Agustina de Aragón



Agustina se levantó, como todas las mañanas y desayunó pan con olivas. Desde su llegada a Zaragoza Agustina había estado trabajando como aguadora. Todos los días llevaba agua y comida a los artilleros de la puerta del Portillo. Su marido Joan era artillero pero lo habían destinado al Bruc y a ella la había dejado allí asegurándole que aquella era una “ciudad segura”. ¡Qué estupidez! pensó Agustina, en una guerra ningún lugar es seguro. Lo echaba de menos y esperaba con esperanza y miedo noticias suyas.
Cuando Agustina acabó de desayunar cogió el cántaro, lo llenó de agua y se dirigió a la puerta del Portillo. Más tarde le tocaría ir a por el desayuno de los artilleros. Si algo había aprendido de los militares era que comían como lobos. Eso y que hacían muy bien su trabajo. Desde que Zaragoza se había revelado contra los franceses, el ejército, ayudado por el pueblo, había conseguido mantenerlos a raya. Claro que los zaragozanos también habían sufrido bajas y por esa razón el general Palafox había salido en busca de refuerzos hacía unos días.
Mientras Agustina pensaba en ello, había llegado ya a la puerta del Portillo y se disponía a subir hacia los puestos de artillería, cuando una granada explotó y la tiró al suelo. Otras dos explosiones resonaron en el aire y cuando se hizo el silencio Agustina no se atrevía a levantarse... hasta que oyó los gritos de victoria de los franceses. Odiaba a los franceses por haberla separado de su marido, por iniciar una guerra, por traicioneros, por su ridículo acento.... No lo pensó más. Se levantó y subió las escaleras medio destrozadas hasta donde se encontraban los cañones. De las manos de uno de los muertos cogió la mecha y la yesca que empezó a frotar con todas sus fuerzas contra el cañón.
Después de unos cuantos intentos consiguió prender la mecha. Luego buscó la pólvora y la metralla y la metió en los cañones.
Mientras tanto los franceses estaban muy ocupados intentando tirar la puerta abajo como para darse cuenta de que una joven de 22 años estaba cargando los cañones y que ellos eran el blanco perfecto.
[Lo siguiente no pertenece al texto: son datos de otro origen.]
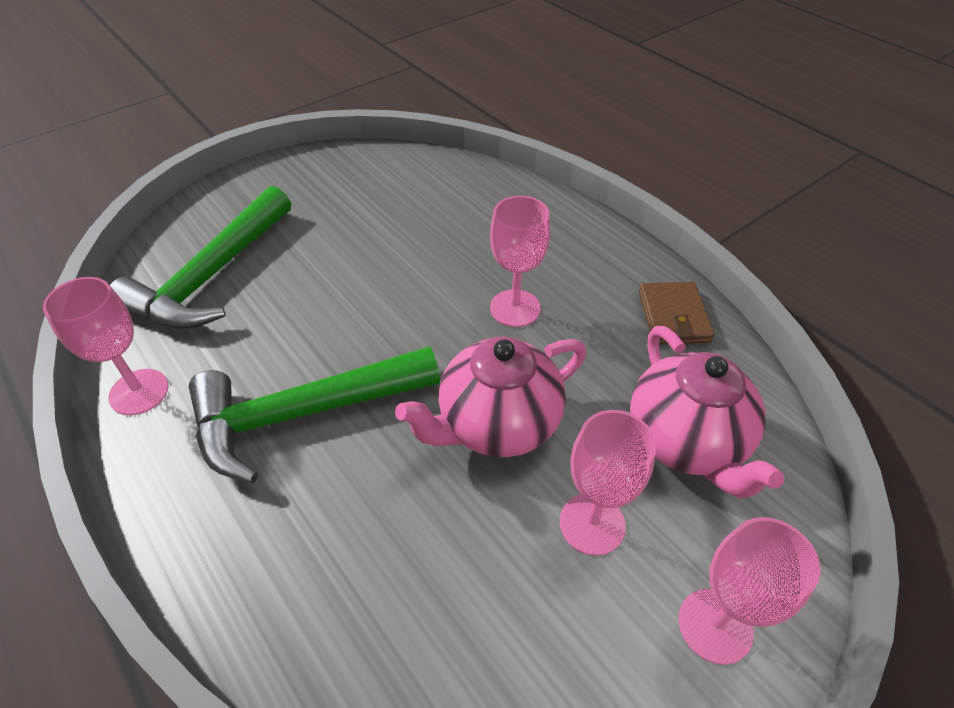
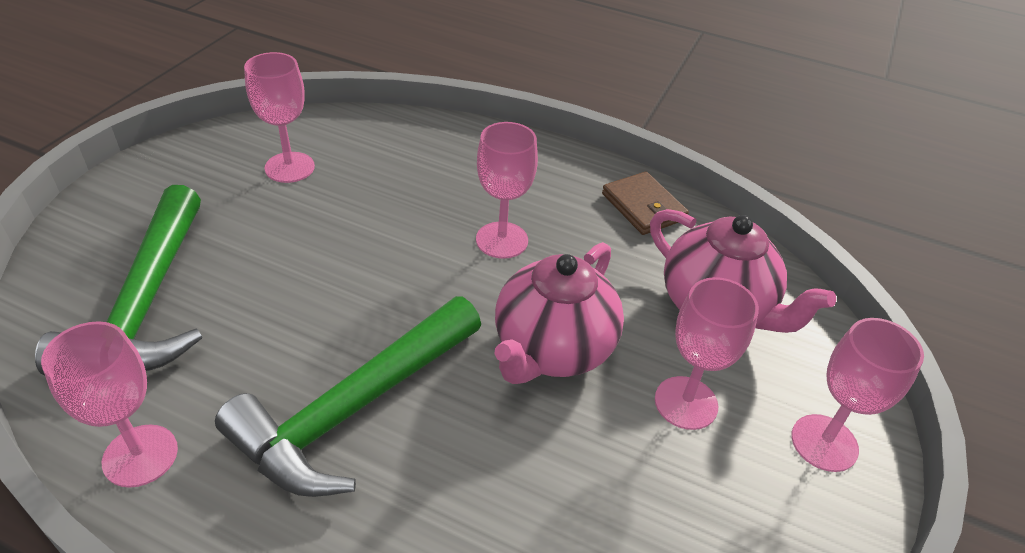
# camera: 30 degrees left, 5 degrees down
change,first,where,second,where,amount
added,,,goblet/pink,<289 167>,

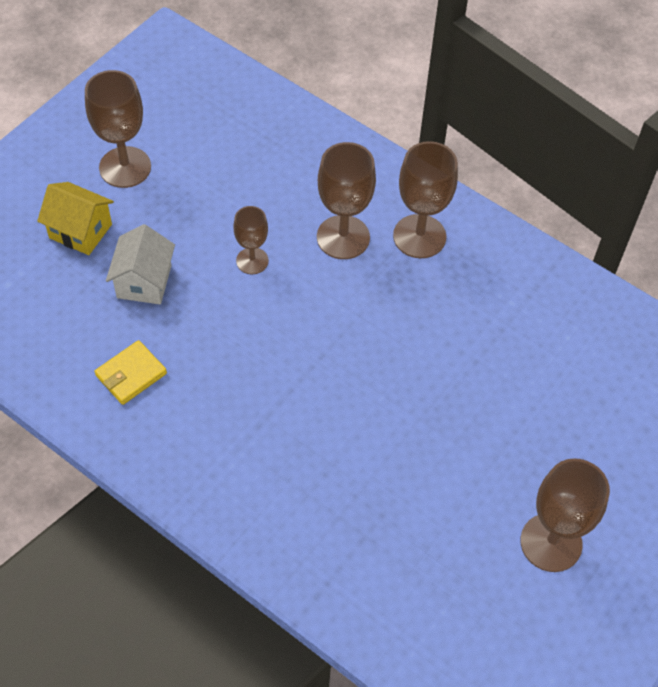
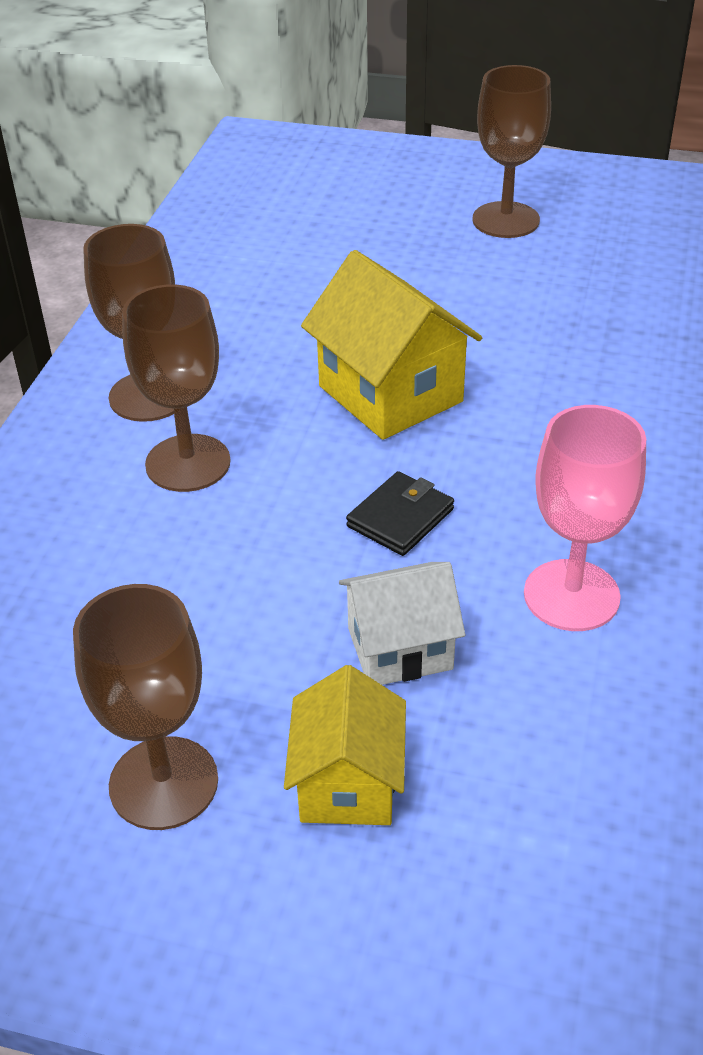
# camera: 110 degrees left, 15 degrees down
change,first,where,second,where,amount
replaced,wallet/yellow,<131 374>,goblet/pink,<571 595>,
removed,goblet/brown,<252 261>,,,
added,,,house/yellow,<390 394>,
added,,,wallet/black,<400 518>,

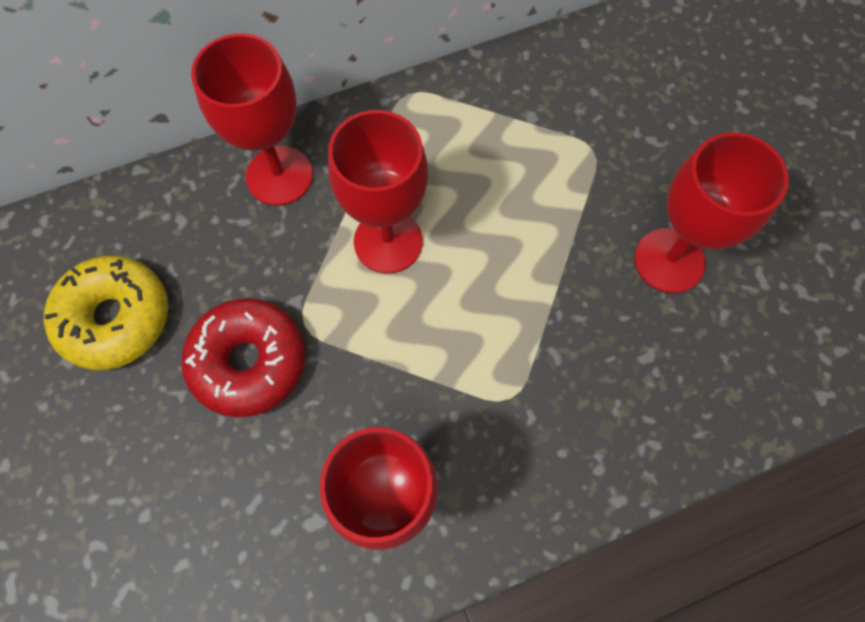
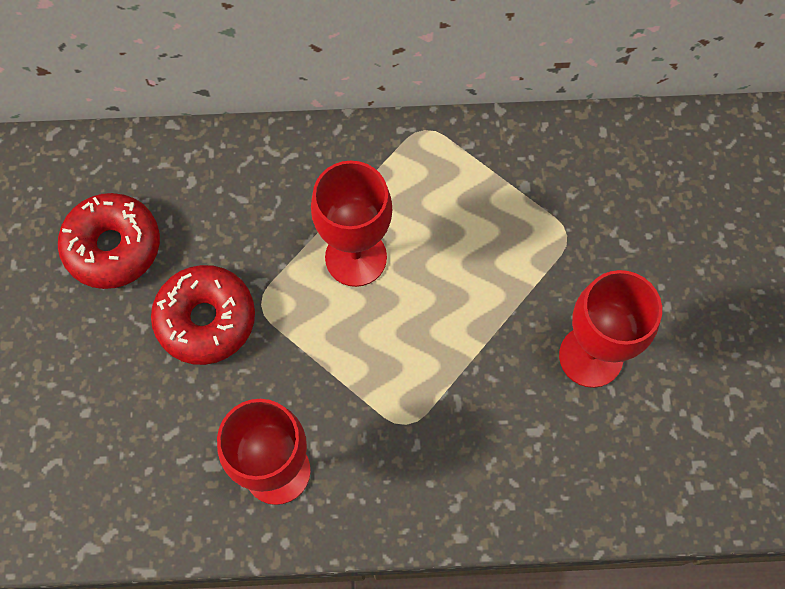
# camera: 20 degrees right, 0 degrees up
change,first,where,second,where,amount
recoloured,donut/yellow,<115 318>,donut/red,<113 247>,
removed,goblet/red,<279 176>,,,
Agustina disparó un cañón tras otro hasta que los franceses se retiraron y cuando se giró vio a Palafox y a sus hombres mirándola con asombro. Tras unos segundos de incómodo silencio todos empezaron a aplaudir. Agustina bajó las escaleras y Palafox se acercó a ella.
- Dime tu nombre muchacha – ordenó el general.
- Agustina – murmuró la joven.
Palafox se giró hacia sus soldados y dijo:
- Estoy seguro de que si todos los hombres de este país fueran tan valientes como esta mujer, los franceses nos temerían tanto que cruzarían los Pirineos ahora mismo sin volver la vista ni una sola vez hacia España. ¡Viva Agustina! ¡Viva Aragón! - después se agachó y cogió las insignias y medallas de uno de los artilleros caídos. Luego se las ofreció a Agustina. - Él ya no las va a necesitar.